> **What this exercise asks**
**A)** Reproduce the part of the elevator news excerpt starting at "As of press" and ending at "at their building.".
**B)** In one to three sentences, explain why Miranda Brown says in the elevator news excerpt that she is not surprised her son would commit this selfless act.

According to news reports, the party that Hewett-Brown had hoped to attend continued until the wee hours.
Residents at the building, which is part of the Grand Street Guild complex and whose apartments are for low-income tenants, have reportedly complained for years about faulty elevators. The building owners, Grand Street Guild East HDFC, were slapped with two Environmental Control Board violations last year, and Department of Buildings records currently list three open violations dating back to a 2012 inspection.
Jay Yablonsky, the director of property management at Wavecrest Management, which operates the property, said the company was working with D.O.B. and police to determine the cause of the fatal accident, but wouldn’t comment on the complaints or violations.
“The safety of our residents is our paramount concern,” he said in a statement. “The elevators underwent a complete modernization in 2011, and are regularly inspected and serviced by a licensed elevator maintenance and inspection agency.”
In the meantime, Hewett-Brown’s mother has set up a gofundme page that is trying to raise $15,000 for the young man’s funeral.
“I’m not surprised that he would commit this selfless act,” Miranda Brown wrote of her son in a post on the fundraising Web site. “He was a good person, he would help anyone [and] even give you the shirt off his back if he had to.”
As of press time, two days after it was created, the page had attracted around $7,500 in donations, with contributions steadily coming in.
Residents of 131 Broome St. are meeting at 7 p.m. on Thurs., Jan. 7, to discuss elevator safety at their building.

> **Information**
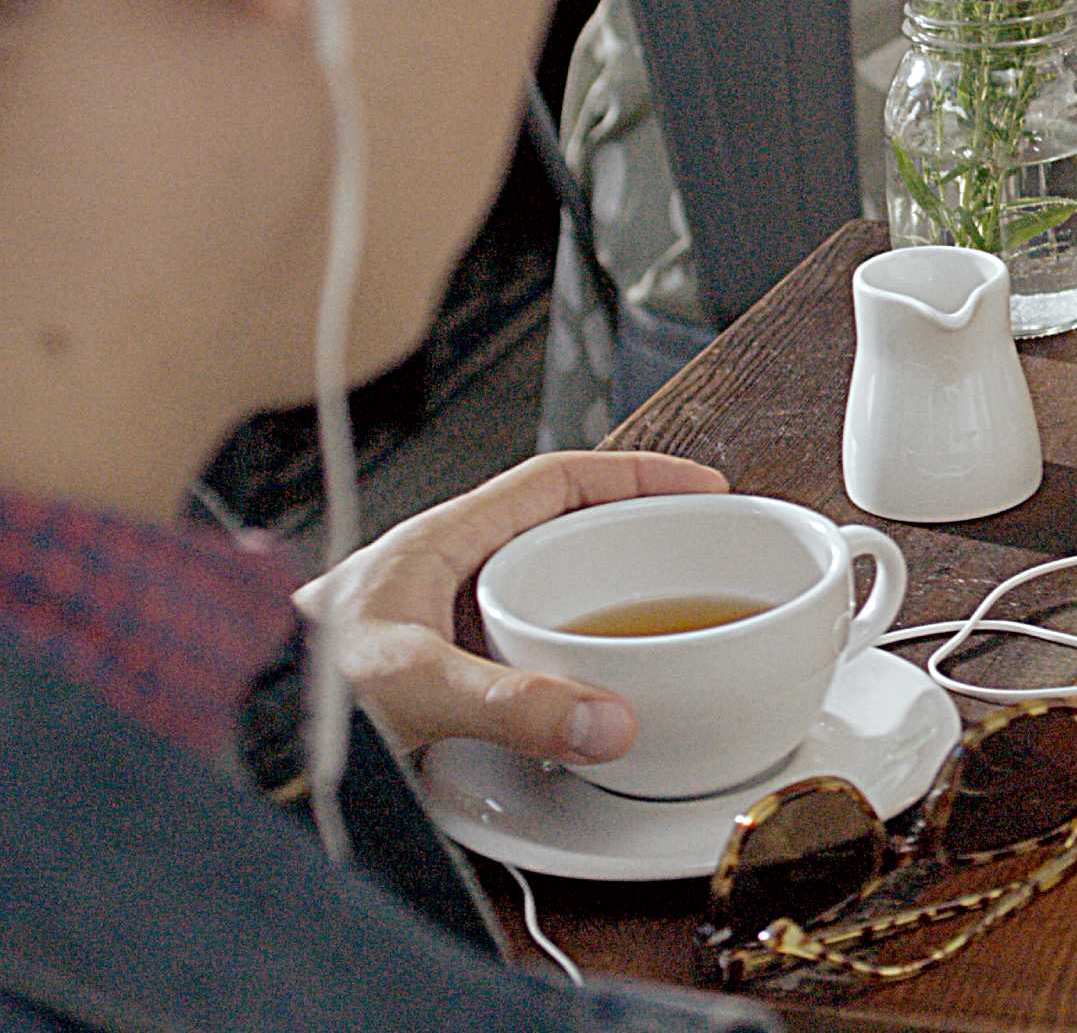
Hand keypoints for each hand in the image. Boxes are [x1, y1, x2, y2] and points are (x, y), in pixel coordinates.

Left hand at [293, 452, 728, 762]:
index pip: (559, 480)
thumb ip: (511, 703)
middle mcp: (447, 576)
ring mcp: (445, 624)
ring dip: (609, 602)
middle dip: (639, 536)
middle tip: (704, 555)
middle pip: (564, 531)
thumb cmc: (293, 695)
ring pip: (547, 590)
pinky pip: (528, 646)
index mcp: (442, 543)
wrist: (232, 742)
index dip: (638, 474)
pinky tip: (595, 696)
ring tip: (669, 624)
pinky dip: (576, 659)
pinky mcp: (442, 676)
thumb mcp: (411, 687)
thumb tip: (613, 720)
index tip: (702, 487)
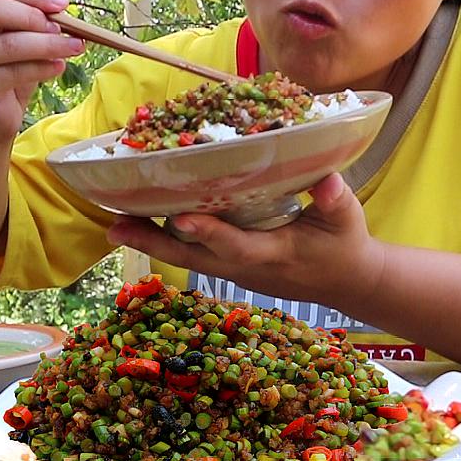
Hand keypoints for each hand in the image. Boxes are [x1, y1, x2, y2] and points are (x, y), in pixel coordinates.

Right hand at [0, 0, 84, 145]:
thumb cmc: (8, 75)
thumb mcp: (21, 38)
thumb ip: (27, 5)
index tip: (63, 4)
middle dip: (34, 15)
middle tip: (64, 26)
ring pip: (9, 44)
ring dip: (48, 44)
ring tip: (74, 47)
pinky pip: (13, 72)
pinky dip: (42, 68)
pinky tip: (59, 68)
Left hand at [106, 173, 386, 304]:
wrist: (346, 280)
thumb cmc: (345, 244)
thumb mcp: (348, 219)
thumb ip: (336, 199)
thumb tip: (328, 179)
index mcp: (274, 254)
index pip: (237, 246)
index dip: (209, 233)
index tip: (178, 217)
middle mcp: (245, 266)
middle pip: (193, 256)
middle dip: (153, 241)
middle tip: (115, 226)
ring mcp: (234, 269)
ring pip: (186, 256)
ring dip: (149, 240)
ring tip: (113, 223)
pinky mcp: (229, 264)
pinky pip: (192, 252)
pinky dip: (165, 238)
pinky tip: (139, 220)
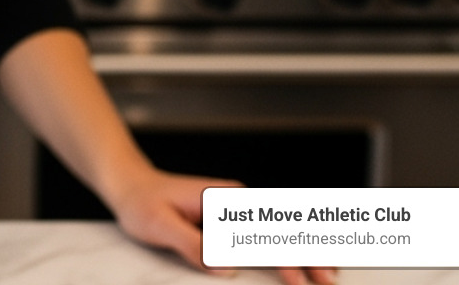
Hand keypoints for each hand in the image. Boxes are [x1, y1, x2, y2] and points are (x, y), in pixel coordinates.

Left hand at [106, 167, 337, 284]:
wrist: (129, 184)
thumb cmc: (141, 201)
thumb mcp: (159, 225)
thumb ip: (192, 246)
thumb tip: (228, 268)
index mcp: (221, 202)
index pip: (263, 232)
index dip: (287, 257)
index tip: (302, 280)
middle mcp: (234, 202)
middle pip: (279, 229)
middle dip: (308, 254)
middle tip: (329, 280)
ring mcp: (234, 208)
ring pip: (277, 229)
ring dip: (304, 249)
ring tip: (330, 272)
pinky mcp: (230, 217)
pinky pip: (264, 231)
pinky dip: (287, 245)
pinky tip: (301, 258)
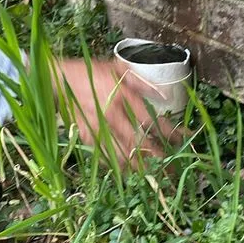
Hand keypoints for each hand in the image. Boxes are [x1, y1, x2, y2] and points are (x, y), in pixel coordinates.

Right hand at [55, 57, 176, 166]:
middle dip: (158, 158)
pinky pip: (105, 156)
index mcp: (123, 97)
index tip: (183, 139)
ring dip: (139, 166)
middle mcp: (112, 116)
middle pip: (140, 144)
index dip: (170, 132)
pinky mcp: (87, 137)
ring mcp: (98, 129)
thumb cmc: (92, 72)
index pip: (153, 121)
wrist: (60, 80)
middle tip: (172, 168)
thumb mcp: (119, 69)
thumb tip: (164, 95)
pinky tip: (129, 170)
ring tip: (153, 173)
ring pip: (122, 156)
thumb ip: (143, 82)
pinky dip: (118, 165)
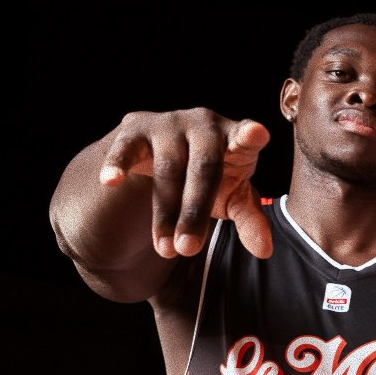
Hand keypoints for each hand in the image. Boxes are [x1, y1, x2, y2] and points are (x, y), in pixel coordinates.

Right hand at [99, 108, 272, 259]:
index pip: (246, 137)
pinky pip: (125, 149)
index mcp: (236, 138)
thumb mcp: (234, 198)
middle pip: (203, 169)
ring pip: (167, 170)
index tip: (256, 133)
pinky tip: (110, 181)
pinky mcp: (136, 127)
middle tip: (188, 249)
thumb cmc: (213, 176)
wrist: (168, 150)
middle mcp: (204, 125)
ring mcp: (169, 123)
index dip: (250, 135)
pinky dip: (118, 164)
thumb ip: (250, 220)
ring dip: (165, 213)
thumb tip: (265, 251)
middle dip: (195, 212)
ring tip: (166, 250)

> **List of solutions**
**A)**
As of press time, two days after it was created, the page had attracted around $7,500 in donations, with contributions steadily coming in.
Residents of 131 Broome St. are meeting at 7 p.m. on Thurs., Jan. 7, to discuss elevator safety at their building.

**B)** She writes that he was a good person who would help anyone. She adds that he would even give you the shirt off his back if he had to.